Unless things have changed one thing I distinctly remember about Yellowstone hookups was be sure and use your water pressure regulator they run city pressure. (from one who turned on the kitchen sink and got a bath)
hotcap


----------



## Sluggo54 (Jun 15, 2005)

montanabound said:


> My wife and I are planning our annual vacation to Yellowstone National Park. We want to go over Labor Day weekend but have never camped in Yellowstone during this Holiday weekend. Is the Park usually full during this weekend ?


Yes. If there is any way to postpone it to just after Labor Day, you will be - um - happier campers. It's not as bad as it is right now, but still busy. One factor is that while we are told facilities are open - which is technically true - as early as mid-August they start shutting down, say, groups of cabins or loops in the CG's. Open, yes, available - maybe.

For background see my post in Disappointing Camping Experiences.

Sluggo


----------



## Oregon_Camper (Sep 13, 2004)

hotcap said:


> Unless things have changed one thing I distinctly remember about Yellowstone hookups was be sure and use your water pressure regulator they run city pressure. (from one who turned on the kitchen sink and got a bath)
> hotcap


Dooh!!! At least you're camping and can change clothes quickly.


----------



## montanabound (Jan 6, 2006)

Thanks Sluggo for the info.
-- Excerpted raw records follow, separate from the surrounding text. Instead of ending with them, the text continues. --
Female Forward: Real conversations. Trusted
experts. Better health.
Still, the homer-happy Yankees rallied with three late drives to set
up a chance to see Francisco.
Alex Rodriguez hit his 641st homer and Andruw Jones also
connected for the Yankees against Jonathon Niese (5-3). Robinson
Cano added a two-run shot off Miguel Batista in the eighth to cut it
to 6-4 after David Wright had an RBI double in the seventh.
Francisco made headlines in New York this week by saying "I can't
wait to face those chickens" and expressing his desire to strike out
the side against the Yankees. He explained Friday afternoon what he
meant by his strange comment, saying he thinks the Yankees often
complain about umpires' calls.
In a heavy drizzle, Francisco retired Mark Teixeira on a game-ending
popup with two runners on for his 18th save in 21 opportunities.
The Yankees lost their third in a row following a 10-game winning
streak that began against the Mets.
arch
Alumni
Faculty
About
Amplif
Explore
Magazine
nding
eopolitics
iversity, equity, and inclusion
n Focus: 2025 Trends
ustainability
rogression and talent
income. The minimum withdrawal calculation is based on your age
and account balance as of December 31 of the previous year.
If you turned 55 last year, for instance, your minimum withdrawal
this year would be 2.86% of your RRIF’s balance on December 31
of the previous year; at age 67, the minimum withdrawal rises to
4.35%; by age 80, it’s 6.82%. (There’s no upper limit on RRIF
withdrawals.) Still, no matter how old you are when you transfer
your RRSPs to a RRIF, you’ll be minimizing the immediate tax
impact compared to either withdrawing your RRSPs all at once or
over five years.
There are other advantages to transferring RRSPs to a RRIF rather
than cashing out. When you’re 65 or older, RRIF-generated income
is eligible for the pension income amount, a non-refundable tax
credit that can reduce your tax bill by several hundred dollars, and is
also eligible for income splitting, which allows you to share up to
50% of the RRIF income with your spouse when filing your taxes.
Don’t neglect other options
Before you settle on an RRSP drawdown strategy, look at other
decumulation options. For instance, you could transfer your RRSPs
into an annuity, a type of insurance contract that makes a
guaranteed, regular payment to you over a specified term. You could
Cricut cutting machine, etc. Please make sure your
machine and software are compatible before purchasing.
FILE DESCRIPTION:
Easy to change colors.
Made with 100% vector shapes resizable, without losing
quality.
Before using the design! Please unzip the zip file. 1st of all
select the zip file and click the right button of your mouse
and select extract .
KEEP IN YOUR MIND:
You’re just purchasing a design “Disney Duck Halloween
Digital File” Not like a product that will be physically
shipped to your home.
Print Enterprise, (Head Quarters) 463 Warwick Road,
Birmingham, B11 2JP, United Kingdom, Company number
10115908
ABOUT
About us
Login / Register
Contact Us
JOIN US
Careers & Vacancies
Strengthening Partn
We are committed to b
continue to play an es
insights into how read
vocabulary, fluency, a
I think we'll adjust our vacation to mid-September.


----------



## Sluggo54 (Jun 15, 2005)

montanabound said:


> Thanks Sluggo for the info. I think we'll adjust our vacation to mid-September.


I would - but be sure to check on cg closing dates. By this time, though, the non-res cg's should be pretty open. IMHO, they are the better ones, anyway. Indian Creek and Norris are especially nice.

Slug


----------